> _EXERCISE TASKS_
1. How long does the regular expressions article say it takes to get to know regex?
2. Duplicate the regular expressions article from "This article is" to "included as references.".

> _EXCERPTED TEXT_

..........

Understanding Regular Expressions

Abhishek Duppati
5y
15.1k
0
5

Article

Introduction

This article is written to get an understanding of Regular Expressions and why we use them when we already have string operations. We look at how much time does it take to learn it, what type of elements it contains, and how many languages the Regular Expression is available in. We also see where we can run our expression to test or visualize it. Some important Regular Expressions are included as references.

What is a Regular Expression?

A Regular Expression, or Regex, is a pattern we search for in a text. This regex helps with matching, locating, and managing text.

What is the Use of Regex?

A Regex can save you a massive amount of time if you need to parse large amounts of data in the text.

Why Do We Need Regex When We Have String Operations?

Actually, it depends on many factors that how we use it and on what type of data because regular expressions might have some performance issues compared to string operations. On the contrary, it completely depends on how clever are you at creating and performing a regex pattern on your data. Moreover, regex is mostly not used for performance level, but rather to handle complex logic with very little code.

How Long Does it Take to Learn Regex?

I would say you can get to know it in about 30 minutes. Furthermore, it is an ever-learning process in defining regular languages. What I mean is that even though you might learn the syntaxes needed for regex, which we will look at in a further explanation, you’ll keep on learning it forever because creating a unique Regular Expression for a pattern to match is what we do in every code we come across.

What is a Regular Language?

A regular or rational language is just a formal language expressed with the help of regular expression. It is also defined as a language recognized by finite automation. Formal languages are nothing but words in which letters are taken from an alphabet, based on a specific set of rules.

Can We Only Use Regex in C#?

Regex supports many languages including C#, Java, Pearl, Javascript, MySQL, and Oracle. Whereas MSSQL has pure SQLOperators /functions such as LIKE and PATHINDEX which are sufficient, EVAL SQL.NET comprises of SQL Regex - ISMatch, Match, Matches, Replace, Split will help you easily cover all unsupported formats.

What is the Regex Made of?

..........

[Pixel coordinate listings]

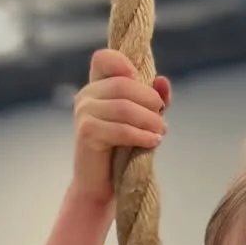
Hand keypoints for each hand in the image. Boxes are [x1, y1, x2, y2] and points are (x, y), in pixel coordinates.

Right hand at [72, 48, 169, 201]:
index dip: (123, 63)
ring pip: (124, 107)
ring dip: (149, 120)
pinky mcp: (86, 133)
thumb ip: (153, 99)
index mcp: (97, 86)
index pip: (103, 58)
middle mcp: (86, 95)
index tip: (141, 81)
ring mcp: (83, 113)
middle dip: (149, 101)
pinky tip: (154, 142)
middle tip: (162, 120)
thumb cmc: (121, 150)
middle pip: (123, 85)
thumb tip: (162, 80)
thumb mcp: (142, 119)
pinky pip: (120, 129)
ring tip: (161, 132)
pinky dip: (141, 135)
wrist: (101, 186)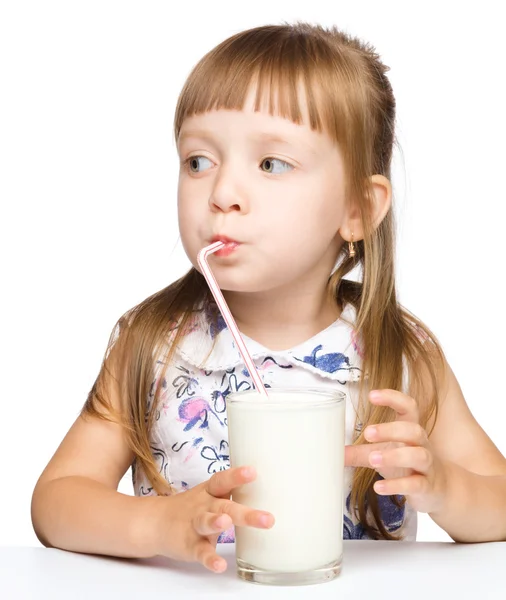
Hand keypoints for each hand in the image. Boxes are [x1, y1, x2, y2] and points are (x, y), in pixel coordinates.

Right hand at [153, 466, 273, 573]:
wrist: (156, 522)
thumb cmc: (193, 507)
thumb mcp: (211, 495)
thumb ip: (233, 493)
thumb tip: (272, 489)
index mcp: (211, 492)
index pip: (223, 481)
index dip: (237, 476)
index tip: (253, 471)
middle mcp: (204, 506)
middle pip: (224, 506)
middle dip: (246, 513)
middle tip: (268, 519)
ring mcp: (195, 525)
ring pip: (206, 523)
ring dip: (216, 523)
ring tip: (226, 523)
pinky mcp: (189, 545)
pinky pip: (200, 552)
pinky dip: (210, 559)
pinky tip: (219, 566)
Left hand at [345, 389, 447, 512]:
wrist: (441, 489)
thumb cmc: (407, 465)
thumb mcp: (383, 454)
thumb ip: (359, 452)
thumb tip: (333, 451)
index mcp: (410, 430)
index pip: (408, 406)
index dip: (393, 398)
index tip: (372, 395)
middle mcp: (421, 444)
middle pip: (413, 429)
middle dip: (391, 429)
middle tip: (368, 433)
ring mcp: (427, 466)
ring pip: (419, 455)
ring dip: (395, 456)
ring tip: (373, 459)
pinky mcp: (428, 487)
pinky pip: (416, 484)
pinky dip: (397, 486)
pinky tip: (378, 487)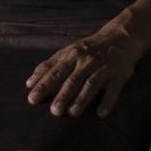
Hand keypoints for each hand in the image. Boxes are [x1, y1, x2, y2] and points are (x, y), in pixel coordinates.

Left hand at [26, 25, 143, 118]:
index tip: (32, 99)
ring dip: (82, 99)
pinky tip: (101, 114)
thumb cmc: (88, 49)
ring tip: (72, 113)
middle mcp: (87, 60)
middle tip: (54, 111)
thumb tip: (28, 83)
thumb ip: (48, 66)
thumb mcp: (68, 52)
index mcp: (72, 55)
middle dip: (63, 95)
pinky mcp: (119, 74)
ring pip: (91, 84)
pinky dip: (108, 101)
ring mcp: (104, 67)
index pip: (55, 72)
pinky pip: (114, 89)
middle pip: (73, 79)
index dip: (44, 85)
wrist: (121, 37)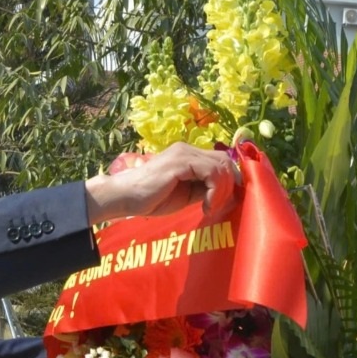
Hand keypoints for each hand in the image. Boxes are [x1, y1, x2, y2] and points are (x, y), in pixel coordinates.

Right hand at [84, 143, 238, 223]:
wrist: (126, 198)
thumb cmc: (152, 198)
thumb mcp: (187, 194)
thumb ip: (204, 188)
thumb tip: (227, 191)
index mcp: (189, 155)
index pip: (221, 160)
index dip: (230, 180)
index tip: (225, 201)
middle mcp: (188, 149)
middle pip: (225, 161)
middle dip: (229, 186)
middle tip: (217, 207)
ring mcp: (184, 153)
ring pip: (222, 166)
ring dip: (222, 191)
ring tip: (210, 208)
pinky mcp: (180, 162)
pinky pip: (211, 173)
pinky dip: (215, 192)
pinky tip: (205, 206)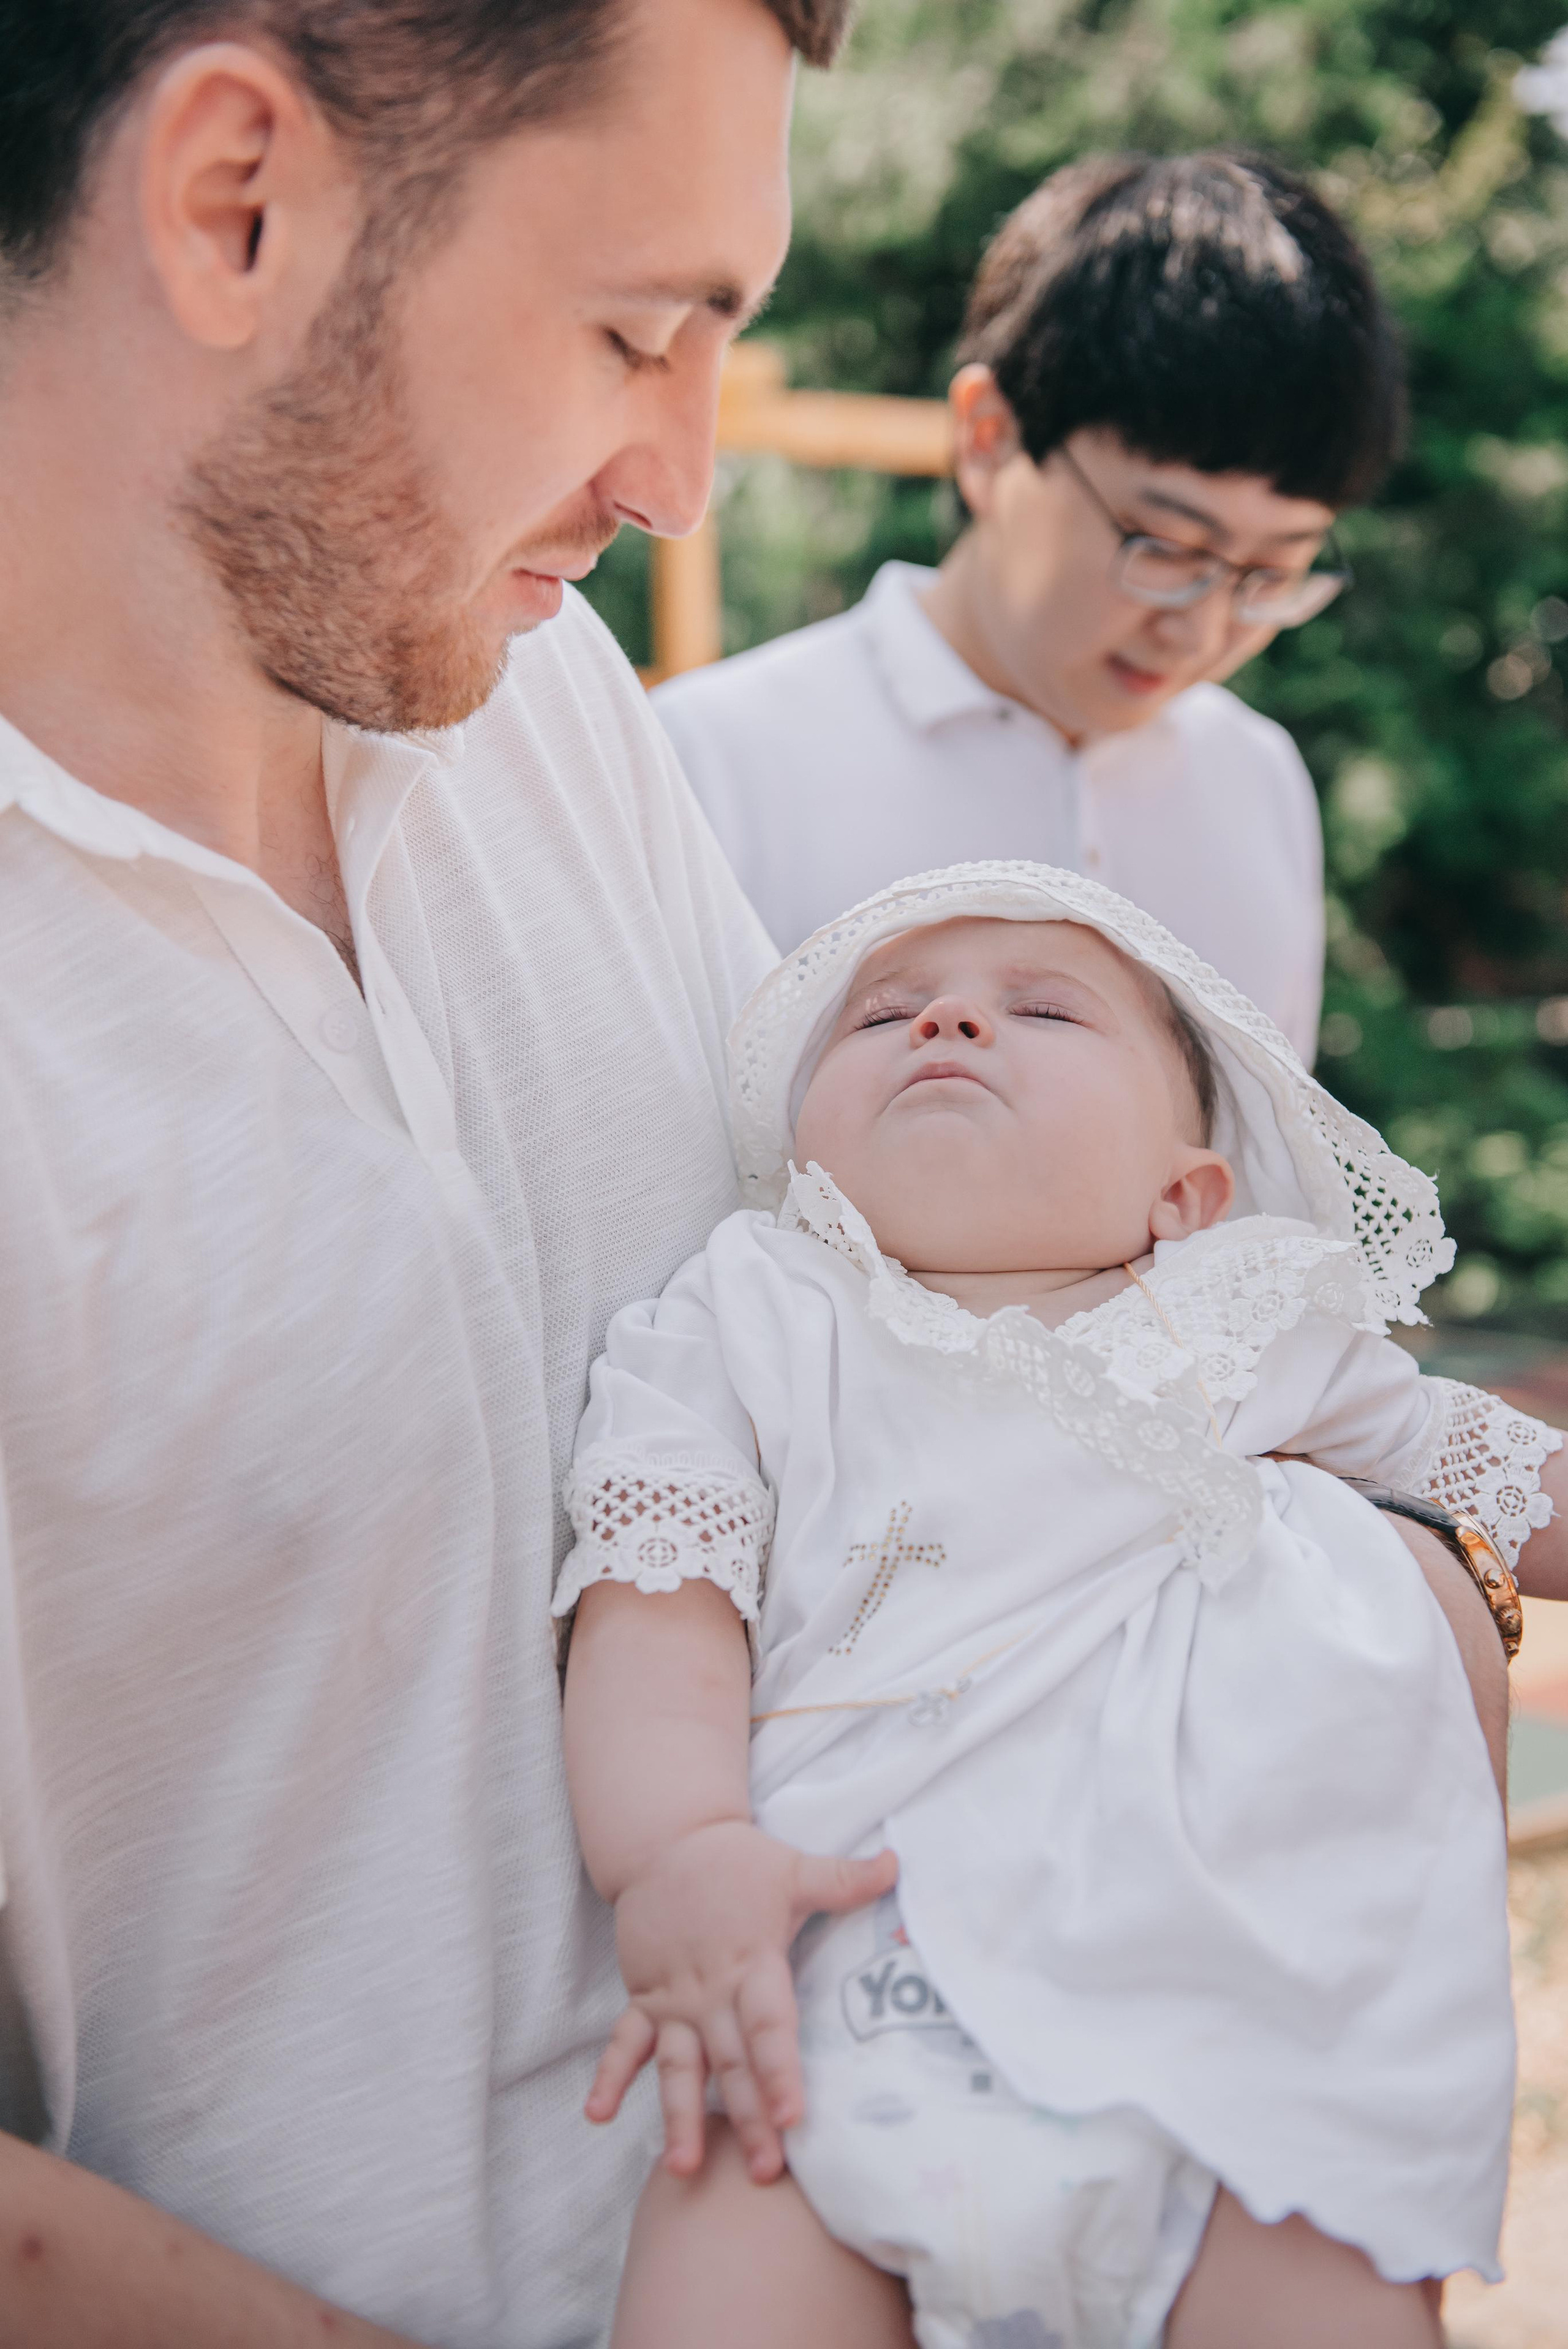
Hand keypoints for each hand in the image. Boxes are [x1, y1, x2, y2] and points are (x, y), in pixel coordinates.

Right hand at [585, 1819, 896, 2181]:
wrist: (666, 1841)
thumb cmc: (737, 1861)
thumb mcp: (792, 1867)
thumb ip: (842, 1878)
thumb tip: (896, 1863)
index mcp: (751, 1962)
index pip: (769, 2026)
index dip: (780, 2071)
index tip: (792, 2117)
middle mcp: (711, 1989)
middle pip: (731, 2062)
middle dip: (748, 2117)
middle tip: (765, 2170)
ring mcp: (674, 1998)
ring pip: (679, 2066)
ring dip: (681, 2116)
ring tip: (684, 2166)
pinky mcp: (645, 1998)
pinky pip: (625, 2042)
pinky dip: (610, 2076)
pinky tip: (598, 2115)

..........

> _COMPLETED EXERCISE_
1. About 30 minutes.

2.
This article is written to get an understanding of Regular Expressions and why we use them when we already have string operations. We look at how much time does it take to learn it, what type of elements it contains, and how many languages the Regular Expression is available in. We also see where we can run our expression to test or visualize it. Some important Regular Expressions are included as references.